EXCERPT PROVIDED.
* * *
India Ratings’ release is particularly useful for assessing UltraTech’s credit quality. It states that UltraTech maintains its domestic leadership and that sales volume growth in FY23-FY25 exceeded the industry average. At the same time, it also sees a large industry supply pipeline and a potentially competitive and muted pricing environment in FY27. This is consistent with this report’s view that the rating support does not come from “prices always being strong,” but from the company’s ability to withstand weak-price periods through costs, scale, liquidity, and financial headroom.
Fitch’s view is closer to the perspective of international bond investors. Fitch states that UltraTech’s BBB-/Stable rating is based on low leverage, its leading position in India, long-term demand growth, and cost efficiency, and expected Fitch-adjusted EBITDA net leverage to improve to 1.5x in FY26. At the same time, it views large acquisitions as a risk, and sustained EBITDA net leverage above 2.5x could lead to negative action.
The rating-agency view and this report’s view are largely aligned. UltraTech has a top-tier domestic business base and funding capacity, and financial metrics improved in FY26. At the same time, input costs, price realizations, capacity expansion, acquisition integration, and capex are constraints. Domestic ratings indicate the top tier on an Indian domestic relative basis, but international bond investors also need to consider the Indian sovereign, foreign-currency funding, exchange rates, and international comparability. Because each agency’s adjusted EBITDA, net debt, and coverage definitions differ, company disclosures and rating-agency metrics should not be mixed into a single apparent multiple.
* * *
EXERCISE AIM. Carry on the analysis of UltraTech's credit ratings from the point where it ends. The material that follows the text plays no part in this work.

COLLECTED MATERIAL.
* * *
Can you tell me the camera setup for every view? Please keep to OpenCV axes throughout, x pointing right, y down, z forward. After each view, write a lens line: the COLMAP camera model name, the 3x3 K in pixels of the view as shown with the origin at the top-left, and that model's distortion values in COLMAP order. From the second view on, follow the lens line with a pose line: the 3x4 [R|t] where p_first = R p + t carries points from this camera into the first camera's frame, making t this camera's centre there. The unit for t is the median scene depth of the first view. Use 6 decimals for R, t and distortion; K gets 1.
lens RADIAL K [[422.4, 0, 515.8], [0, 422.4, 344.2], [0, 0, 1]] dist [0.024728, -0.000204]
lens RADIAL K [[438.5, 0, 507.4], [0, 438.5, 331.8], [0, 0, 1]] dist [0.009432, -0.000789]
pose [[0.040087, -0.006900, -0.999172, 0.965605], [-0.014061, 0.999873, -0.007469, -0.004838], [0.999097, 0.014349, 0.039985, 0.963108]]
* * *
RESULT OF THIS EXERCISE.
8. Credit Positioning
UltraTech occupies a credit position close to the top tier among Indian domestic materials and building-materials issuers. Domestic AAA / A1+ ratings indicate that the company is part of the highest-quality group of private industrial companies in the Indian domestic financial market. As a pure cement operator, it ranks highly in scale, regional diversification, liquidity, and ratings, and is positioned as a core high-grade credit for domestic bank and NCD investors.
From the perspective of international bond investors, the positioning is somewhat different. The confirmed Fitch BBB-/Stable rating is investment grade, but internationally it is close to the lower end of investment grade and should naturally be treated as foreign-currency credit close to the Indian sovereign level. This does not mean UltraTech’s business is weak. Rather, even a top-tier domestic company can appear lower-rated in the international foreign-currency bond market because the assessment incorporates country, currency, market access, jurisdiction, and investor-base factors. The Moody’s Baa3 indication in the FY25 annual report is consistent with this view, but is treated as supporting information because the source text has not been confirmed. The company’s international bonds should therefore be compared as Indian investment-grade corporate bonds, not as having the same risk level as global cement majors or developed-market investment-grade industrials.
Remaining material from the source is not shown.